- Born: 23 March 1940 Comilla, Bengal Presidency, British India
- Died: 17 February 2021 (aged 80) Boston, United States
- Occupations: Music composer and director

= Ali Hossain =

Bangladeshi composer (1940–2021)

Ali Hossain (23 March 1940 – 17 February 2021) was a Bangladeshi music composer. He was notable for the songs like "Osru Diye Lekha E Gaan", and "Holud Bato Mendi Bato". He has composed music for 42 films in his career. He won Bangladesh National Film Award for Best Music Director for his music direction in the 1989 film Byathar Daan. He was honored at 12th Channel-i Music Awards (2017) for his contribution to Bangladeshi music.

==Early life and career==
Hossain was born in Comilla in the then Bengal Presidency, British India.

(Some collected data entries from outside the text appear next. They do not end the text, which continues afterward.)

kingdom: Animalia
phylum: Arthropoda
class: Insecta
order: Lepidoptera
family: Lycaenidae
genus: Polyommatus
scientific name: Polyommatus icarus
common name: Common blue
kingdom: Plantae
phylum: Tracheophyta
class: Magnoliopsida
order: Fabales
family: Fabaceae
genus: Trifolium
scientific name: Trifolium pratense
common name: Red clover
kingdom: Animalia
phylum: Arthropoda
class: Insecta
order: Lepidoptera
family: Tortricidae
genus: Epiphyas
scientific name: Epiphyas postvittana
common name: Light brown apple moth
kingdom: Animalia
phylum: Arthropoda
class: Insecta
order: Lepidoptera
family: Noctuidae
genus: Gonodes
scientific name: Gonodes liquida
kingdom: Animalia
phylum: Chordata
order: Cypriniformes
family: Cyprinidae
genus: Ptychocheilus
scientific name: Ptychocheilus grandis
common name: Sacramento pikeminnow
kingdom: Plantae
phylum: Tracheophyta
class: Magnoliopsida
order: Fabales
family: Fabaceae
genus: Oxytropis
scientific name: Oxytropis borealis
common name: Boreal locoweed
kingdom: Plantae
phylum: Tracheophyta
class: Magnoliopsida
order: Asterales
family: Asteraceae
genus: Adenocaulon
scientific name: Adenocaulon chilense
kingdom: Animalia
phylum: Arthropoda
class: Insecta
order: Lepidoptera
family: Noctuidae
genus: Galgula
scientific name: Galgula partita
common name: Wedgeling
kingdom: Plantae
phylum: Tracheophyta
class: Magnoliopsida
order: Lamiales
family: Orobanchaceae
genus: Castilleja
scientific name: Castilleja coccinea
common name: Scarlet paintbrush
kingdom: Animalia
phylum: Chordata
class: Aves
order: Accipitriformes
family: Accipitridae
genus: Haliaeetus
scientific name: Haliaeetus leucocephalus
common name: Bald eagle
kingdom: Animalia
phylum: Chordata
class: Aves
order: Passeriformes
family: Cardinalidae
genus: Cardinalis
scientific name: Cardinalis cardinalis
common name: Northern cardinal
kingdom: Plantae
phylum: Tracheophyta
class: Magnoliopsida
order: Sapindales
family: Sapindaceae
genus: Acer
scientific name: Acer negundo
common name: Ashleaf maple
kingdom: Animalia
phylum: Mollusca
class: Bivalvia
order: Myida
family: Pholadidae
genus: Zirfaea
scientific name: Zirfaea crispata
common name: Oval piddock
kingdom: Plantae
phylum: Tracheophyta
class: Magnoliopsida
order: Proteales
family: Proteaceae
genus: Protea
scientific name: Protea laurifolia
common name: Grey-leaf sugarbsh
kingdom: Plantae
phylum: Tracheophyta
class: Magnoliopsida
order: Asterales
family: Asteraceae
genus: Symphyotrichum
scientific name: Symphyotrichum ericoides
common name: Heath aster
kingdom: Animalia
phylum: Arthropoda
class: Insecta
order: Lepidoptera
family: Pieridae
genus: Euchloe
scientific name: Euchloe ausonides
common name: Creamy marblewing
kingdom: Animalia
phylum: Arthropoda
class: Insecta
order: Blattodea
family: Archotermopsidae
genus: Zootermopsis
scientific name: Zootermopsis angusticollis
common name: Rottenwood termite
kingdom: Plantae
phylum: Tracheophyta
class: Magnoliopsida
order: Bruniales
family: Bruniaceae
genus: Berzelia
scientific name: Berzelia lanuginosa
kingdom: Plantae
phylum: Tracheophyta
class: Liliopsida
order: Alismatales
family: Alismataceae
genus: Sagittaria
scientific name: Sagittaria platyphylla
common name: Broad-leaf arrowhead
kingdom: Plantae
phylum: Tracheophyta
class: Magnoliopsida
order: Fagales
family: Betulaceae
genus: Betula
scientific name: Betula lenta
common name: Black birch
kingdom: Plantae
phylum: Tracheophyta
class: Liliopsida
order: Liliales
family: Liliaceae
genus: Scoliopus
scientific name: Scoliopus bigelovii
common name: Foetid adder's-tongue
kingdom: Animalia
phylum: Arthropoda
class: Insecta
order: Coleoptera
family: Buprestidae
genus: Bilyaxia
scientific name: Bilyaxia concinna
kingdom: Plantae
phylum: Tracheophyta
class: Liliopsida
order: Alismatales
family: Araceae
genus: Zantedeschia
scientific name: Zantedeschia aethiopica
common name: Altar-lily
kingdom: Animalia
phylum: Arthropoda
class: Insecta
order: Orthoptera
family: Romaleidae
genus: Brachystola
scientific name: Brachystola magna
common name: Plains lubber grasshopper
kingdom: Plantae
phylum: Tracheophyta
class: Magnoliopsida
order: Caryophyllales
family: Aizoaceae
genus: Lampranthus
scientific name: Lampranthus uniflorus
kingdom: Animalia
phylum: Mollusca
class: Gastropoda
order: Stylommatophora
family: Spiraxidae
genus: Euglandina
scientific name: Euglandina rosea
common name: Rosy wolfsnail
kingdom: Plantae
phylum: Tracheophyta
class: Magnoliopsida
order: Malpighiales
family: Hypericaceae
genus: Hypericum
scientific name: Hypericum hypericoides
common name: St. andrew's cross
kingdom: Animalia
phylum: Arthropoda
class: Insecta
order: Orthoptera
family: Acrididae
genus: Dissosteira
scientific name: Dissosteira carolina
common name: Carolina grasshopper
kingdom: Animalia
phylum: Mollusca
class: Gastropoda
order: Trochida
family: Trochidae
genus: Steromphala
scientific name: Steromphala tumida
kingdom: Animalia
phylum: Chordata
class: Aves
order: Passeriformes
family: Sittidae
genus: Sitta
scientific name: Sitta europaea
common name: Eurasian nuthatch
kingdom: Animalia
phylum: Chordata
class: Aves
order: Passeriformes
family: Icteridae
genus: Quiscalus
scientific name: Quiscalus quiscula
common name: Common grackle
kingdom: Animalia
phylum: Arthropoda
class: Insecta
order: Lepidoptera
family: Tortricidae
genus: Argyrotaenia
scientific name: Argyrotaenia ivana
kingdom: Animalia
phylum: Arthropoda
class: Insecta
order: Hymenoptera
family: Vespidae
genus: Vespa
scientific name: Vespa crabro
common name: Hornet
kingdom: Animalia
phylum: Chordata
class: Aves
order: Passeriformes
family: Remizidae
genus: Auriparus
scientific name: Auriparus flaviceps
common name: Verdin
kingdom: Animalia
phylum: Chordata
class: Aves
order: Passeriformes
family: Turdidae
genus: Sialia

Hossain got his breakthrough by composing the song "Osru Diye Lekha A Gaan", sung by Sabina Yasmin in the 1972 film Osru Diye Lekha.

==Notable songs==
Hossain's notable music compositions include:
- "Koto je tomake beshechi bhalo"
- "Chaturi Jane na Mor Bodhua"
- "Arey O Praner Raja Tumi Je Amar"
- "E Akash K Shakkhi Rekhe E Batash K Shakkhi Rekhe"
- "O Duti Noyone Shopone Choyone Nijere Je Bhule Jay Tulona Khuje Na Pay"
- "Kehoi Kore Bechakena"
- "Ke Tumi Ele Go Amar E Jibone"

Hossain composed Urdi songs for the films "Chhote Saheb", "Daag", "Anari", "Coolie", and others.

Hossain died on 17 February 2021 at a hospital in Boston, United States.